Conserva also is an investor and board member of Trexa, a Los Angeles-based company that designs and manufactures "electric drive vehicle platforms," which are modular and scalable, and upon which an almost limitless variety of vehicle applications can be built. Conserva says that the platforms can be used with any vehicle body, such as those for unmanned vehicles, racecars, package delivery trucks or emergency response vehicles.
Whether it's biodiesel fuel, electric cars, or his latest interest - eco-renovation - "it's time for us to move fast and be in the future," Conserva says. "That's my big interest - the future."
On Oct. 15, Conserva accepted an award o behalf of "CSI:" from the Environmental Media Association, a Los Angeles-based organization that works with the entertainment industry in a global effort to educate people about environmental issues and inspire them into action. "CSI:" was recognized by EMA as the winner in the Television Episodic Drama category.
Conserva's sense of social responsibility extends beyond the environmental realm. He also is involved with Have Justice Will Travel, a Vermont-based group that provides legal and supportive services for low-income women who are victims of domestic violence, and their children. Conserva's sister is an attorney for the group, which Conserva calls "small but significant." The group provides legal, psychological and economic services in an effort to break the cycle of abuse.
Conserva expects that his future projects will branch out.
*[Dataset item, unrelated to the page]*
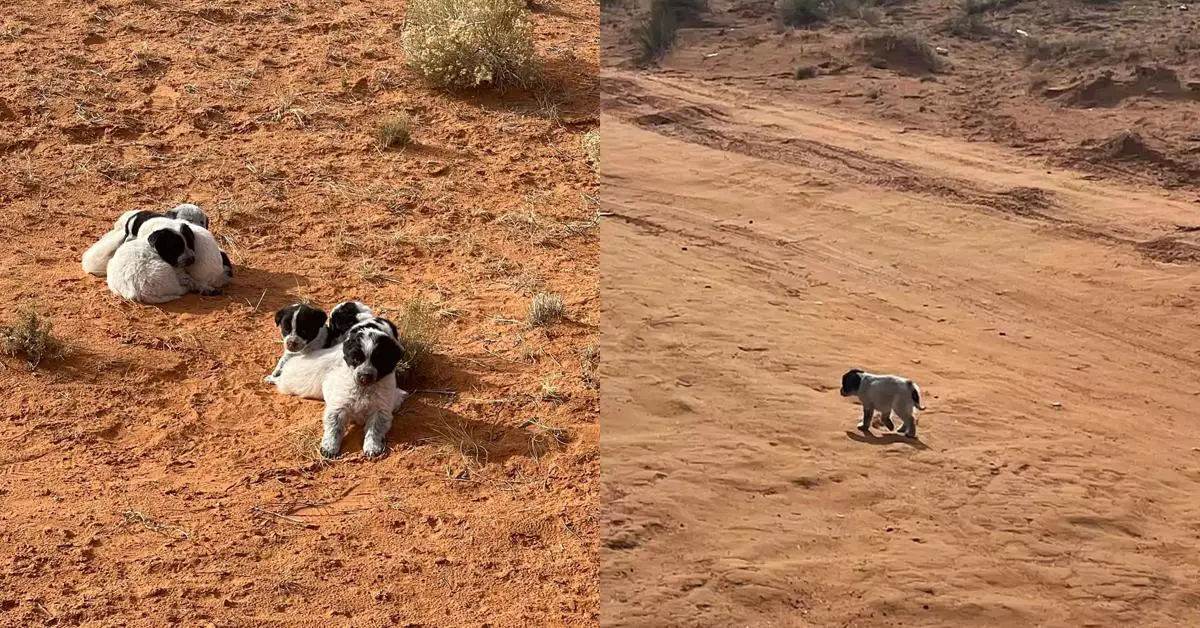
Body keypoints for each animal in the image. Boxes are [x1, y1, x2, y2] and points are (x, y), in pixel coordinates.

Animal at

He's interested in all kinds of media, he says, including feature-length films, documentaries, reality TV and the music industry. "My ambition and strengths are creating entertaining content that is a resource for positive and constructive change," he says.
However, he's happy with where he finds himself right now. He enjoys spending time with his wife and sons, who visit the "CSI:" set and are friends with the cast and crew. And, even in his 12th season, Conserva thoroughly enjoys his work.
"Spirits are high," he says. "After this length of time, it's pretty great to be happy to go to work."